INSTRUCTIONS:
a) Name the three restaurants that the Boulevard Mall text says opened during the mall's 1994 overhaul.
b) Reproduce the passage of the Boulevard Mall text starting at "- Website: boulevard-mall.com" and ending at "and residential elements.".

DOCUMENT EXTRACT:
[Start of Attachment]

Boulevard Mall
- Location: Amherst, New York
- Coordinates: 42°59′16″N 78°49′12″W﻿ / ﻿42.987643°N 78.819952°W
- Opened: 1962
- Closed: February 3, 2026
- Owner: Douglas Jemal
- Stores: 2 (80 at peak)
- Anchor tenants: 4 (5 at peak)
- Floor area: 904,000 square feet (84,000 m^{2})
- Floors: 1 (3 in JCPenney, 2 in Macy's)
- Website: boulevard-mall.com

= Boulevard Mall =

Shopping center in Amherst, New York

Boulevard Mall was a shopping mall located north of Buffalo at the western edge of the Town of Amherst in Erie County, New York, United States. The name came from its location on Niagara Falls Boulevard (U.S. Route 62), which divides Amherst from the Town of Tonawanda. Boulevard Mall featured a gross leasable area of 904,000 square feet (84,000 m²).

It opened in 1962 and closed permanently in 2026, but anchor stores JCPenney, and Gabe's, which all have exterior entrances, remain open as of June 2026.

The mall is set to be demolished and redeveloped as Boulevard Place, an urban boulevard concept with office and residential elements.

==History==
The Boulevard Mall opened in 1962, and was the first enclosed shopping center in the Buffalo area. Since its opening, periphery retail surrounding the mall, primarily on Maple Road, Niagara Falls Boulevard, and Sheridan Drive has exploded. Because of its proximity to the Canadian border, Boulevard Mall was a frequent destination for Canadian shoppers. Anchored by a large, two-level, 220,000 square foot, Buffalo-based Sattler's and a two-level 80,000 square foot, Lockport-based Jenss, the mall opened with approximately 30 stores and became an immediate attraction to customers. In 1970, JCPenney opened a three-level 180,000 square foot store across from Jenss, and in 1978 the mall was extended on the south end adding approximately 30 more stores. In 1981, Sattlers was bought out by Sibley's of Rochester, who were, in turn, bought out by Pittsburgh based Kaufmann's in 1990. In 1994, the mall underwent a major overhaul as three restaurants, Bonefish Grill, TGI Fridays, and Honey's opened along with the construction of a 12 bay food court on the mall's east side which featured a carousel, a 1990s mall staple. During this makeover, the mall lured many upscale stores such as The Disney Store and Eddie Bauer. Following the opening of the Walden Galleria, seven miles to the south in Cheektowaga in 1989, Boulevard Mall underwent the overhaul to firmly establish itself as the number two mall in Western New York.

In 1997, the mall again underwent a redesign, this time cosmetically, which saw the implementation of modern skylights, marble floors, columns, and other features aimed at modernizing the complex. In 1998, after over 100 years in business, Jenss filed for bankruptcy and closed their store in the fall. The store was quickly converted into a Kaufmann's Men's Store. In 2000, the mall was expanded once again, this time adding a new wing connected to a two-level, 122,000 square foot Sears. Sears held its grand opening in the fall of 2000, marking the opening of WNY's fifth location. After Sears' opening in 2000, a large Abercrombie and Fitch store opened, as well as other up and coming national chains that wanted to get in on the action.

[End of Attachment]

EXTRACTED ENTRIES:
[Start of Attachment]

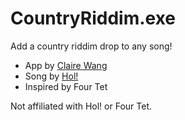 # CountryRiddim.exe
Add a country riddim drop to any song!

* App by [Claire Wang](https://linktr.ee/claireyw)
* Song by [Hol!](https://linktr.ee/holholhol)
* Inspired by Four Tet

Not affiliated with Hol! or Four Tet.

[End of Attachment]
[Start of Attachment]

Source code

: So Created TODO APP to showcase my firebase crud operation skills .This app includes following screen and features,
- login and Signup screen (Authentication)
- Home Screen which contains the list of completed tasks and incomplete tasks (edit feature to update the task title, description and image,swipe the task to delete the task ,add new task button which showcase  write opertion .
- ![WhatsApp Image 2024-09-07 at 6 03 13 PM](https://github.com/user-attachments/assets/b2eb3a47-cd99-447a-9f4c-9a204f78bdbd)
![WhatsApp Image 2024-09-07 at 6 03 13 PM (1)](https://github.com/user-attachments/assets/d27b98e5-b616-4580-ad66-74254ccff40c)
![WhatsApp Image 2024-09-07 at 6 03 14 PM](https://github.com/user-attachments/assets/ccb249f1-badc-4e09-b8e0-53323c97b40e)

[End of Attachment]
[Start of Attachment]

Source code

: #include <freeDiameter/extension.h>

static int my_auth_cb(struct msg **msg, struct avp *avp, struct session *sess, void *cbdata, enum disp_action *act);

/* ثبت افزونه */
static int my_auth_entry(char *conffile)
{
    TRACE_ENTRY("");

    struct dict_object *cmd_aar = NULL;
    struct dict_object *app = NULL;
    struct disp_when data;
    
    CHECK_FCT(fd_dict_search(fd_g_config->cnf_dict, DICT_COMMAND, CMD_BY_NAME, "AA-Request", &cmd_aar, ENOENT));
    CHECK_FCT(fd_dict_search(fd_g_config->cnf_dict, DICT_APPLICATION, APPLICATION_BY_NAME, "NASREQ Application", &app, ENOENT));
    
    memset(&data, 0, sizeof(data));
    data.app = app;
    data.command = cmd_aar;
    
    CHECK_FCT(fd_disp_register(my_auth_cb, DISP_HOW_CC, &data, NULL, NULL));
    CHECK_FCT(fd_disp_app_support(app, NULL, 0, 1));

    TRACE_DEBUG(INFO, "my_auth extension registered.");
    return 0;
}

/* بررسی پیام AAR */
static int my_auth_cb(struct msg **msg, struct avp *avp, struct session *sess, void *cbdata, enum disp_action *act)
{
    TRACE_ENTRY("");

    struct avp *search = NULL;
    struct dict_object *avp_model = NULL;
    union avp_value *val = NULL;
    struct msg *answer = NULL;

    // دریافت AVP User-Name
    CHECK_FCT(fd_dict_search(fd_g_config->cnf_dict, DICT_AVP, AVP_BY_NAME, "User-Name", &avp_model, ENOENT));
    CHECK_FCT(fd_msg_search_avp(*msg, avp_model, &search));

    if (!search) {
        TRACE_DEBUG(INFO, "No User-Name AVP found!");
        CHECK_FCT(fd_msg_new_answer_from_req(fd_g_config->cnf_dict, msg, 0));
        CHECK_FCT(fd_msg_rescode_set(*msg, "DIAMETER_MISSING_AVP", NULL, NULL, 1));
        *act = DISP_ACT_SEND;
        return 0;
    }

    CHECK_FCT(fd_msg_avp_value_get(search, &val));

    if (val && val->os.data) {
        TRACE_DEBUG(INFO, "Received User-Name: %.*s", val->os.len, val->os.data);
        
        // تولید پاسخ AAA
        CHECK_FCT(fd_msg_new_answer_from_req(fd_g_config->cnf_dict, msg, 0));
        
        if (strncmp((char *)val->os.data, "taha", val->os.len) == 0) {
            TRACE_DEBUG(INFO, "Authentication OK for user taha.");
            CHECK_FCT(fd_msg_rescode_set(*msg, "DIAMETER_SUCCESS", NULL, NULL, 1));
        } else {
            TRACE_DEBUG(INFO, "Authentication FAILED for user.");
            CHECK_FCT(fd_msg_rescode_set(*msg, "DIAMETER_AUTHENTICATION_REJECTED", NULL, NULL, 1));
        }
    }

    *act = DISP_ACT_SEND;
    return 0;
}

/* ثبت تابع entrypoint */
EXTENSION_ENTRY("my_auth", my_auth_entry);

[End of Attachment]

RESPONSES TO THE TASKS:
a) Bonefish Grill, TGI Fridays, Honey's

b)
- Website: boulevard-mall.com

= Boulevard Mall =

Shopping center in Amherst, New York

Boulevard Mall was a shopping mall located north of Buffalo at the western edge of the Town of Amherst in Erie County, New York, United States. The name came from its location on Niagara Falls Boulevard (U.S. Route 62), which divides Amherst from the Town of Tonawanda. Boulevard Mall featured a gross leasable area of 904,000 square feet (84,000 m²).

It opened in 1962 and closed permanently in 2026, but anchor stores JCPenney, and Gabe's, which all have exterior entrances, remain open as of June 2026.

The mall is set to be demolished and redeveloped as Boulevard Place, an urban boulevard concept with office and residential elements.